Astruc led the way to the shelter, found an official notice tacked to the door advising passersby that use of the shelter was
interdit
without an official permit from the commune authorities in Auzat. But it was autumn now, and the pass at Heaven's Gate was closed. There would be no tourists coming this way, or officials from the commune checking for permits.

They went inside.

It was dim, damp. The only light came through a small window on the south wall. Inside were two wood-framed bunk beds with straw mattresses, either side of the shelter, and a stone fireplace built into the north wall.

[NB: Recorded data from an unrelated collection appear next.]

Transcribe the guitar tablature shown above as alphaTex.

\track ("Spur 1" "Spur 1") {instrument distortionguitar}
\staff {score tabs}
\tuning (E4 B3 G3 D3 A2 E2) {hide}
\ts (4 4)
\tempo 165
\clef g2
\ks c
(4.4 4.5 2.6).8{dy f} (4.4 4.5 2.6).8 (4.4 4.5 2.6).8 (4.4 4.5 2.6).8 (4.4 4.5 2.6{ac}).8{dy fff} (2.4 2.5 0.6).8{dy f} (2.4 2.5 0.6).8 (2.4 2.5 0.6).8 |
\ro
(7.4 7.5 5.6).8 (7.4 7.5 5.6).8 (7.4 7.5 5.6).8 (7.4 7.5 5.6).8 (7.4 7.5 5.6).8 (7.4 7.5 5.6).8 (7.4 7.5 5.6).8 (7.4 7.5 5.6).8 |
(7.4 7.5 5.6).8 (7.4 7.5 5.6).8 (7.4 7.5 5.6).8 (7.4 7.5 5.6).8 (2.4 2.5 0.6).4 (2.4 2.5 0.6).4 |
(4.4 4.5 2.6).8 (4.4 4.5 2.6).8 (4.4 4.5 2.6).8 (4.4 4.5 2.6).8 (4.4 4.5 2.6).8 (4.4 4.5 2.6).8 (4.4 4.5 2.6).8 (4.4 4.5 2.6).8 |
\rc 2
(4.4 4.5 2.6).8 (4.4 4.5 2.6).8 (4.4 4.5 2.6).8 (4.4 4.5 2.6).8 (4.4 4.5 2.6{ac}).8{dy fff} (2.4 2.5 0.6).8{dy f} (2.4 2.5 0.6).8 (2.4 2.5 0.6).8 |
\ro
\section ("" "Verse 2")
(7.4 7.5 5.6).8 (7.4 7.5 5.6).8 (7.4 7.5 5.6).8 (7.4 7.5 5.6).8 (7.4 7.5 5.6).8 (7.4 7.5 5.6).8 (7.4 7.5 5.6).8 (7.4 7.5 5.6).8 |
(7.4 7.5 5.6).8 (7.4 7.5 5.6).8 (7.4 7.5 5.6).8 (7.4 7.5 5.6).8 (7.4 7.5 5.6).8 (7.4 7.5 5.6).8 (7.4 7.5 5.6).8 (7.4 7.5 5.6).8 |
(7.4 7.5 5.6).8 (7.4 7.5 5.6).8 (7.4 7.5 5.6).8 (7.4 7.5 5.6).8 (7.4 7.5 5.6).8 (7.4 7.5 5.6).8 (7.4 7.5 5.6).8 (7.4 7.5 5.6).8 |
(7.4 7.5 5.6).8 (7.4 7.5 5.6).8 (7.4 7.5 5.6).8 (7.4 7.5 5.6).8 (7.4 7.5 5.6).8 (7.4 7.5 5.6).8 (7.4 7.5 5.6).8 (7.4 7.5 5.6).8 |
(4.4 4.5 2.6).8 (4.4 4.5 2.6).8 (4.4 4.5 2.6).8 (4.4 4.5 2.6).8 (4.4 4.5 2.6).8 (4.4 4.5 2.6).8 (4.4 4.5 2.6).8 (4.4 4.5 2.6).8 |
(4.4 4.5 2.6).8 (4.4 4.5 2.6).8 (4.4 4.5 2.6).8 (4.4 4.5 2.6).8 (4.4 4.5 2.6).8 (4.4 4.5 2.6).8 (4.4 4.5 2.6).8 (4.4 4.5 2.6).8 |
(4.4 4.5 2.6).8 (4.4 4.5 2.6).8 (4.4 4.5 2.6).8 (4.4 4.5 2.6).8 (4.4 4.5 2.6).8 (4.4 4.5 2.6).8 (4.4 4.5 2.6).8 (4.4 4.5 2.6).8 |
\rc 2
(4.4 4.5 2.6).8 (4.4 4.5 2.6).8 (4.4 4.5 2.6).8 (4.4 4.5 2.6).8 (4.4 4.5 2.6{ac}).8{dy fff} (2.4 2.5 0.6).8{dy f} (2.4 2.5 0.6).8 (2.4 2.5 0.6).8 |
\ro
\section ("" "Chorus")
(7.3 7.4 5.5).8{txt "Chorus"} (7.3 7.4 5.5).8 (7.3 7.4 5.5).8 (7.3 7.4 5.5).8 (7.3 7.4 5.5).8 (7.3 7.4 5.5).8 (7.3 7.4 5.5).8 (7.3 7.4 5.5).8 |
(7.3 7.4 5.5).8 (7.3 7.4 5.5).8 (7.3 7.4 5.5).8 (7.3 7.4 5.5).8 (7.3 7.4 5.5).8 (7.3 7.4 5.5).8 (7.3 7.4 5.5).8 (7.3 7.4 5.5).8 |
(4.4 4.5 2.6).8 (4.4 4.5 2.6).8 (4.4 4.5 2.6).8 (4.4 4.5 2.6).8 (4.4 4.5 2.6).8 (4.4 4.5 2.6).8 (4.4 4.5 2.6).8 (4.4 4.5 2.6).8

Goose took off his backpack, pulled his hoodie from his head. He opened the backpack, found four candles, and anchored them in the slits of the roughly hewn floor. He lit the wicks, and the shelter glowed with warm light. He unrolled his sleeping bag and spread it over one of the lower bunks. Astruc took off his own backpack, unrolled his own sleeping bag on the opposite bunk. He sat down and sighed.

“It's been a long day, but a blessed day for the world. Oh, Goose, what have you done with the hard drive?”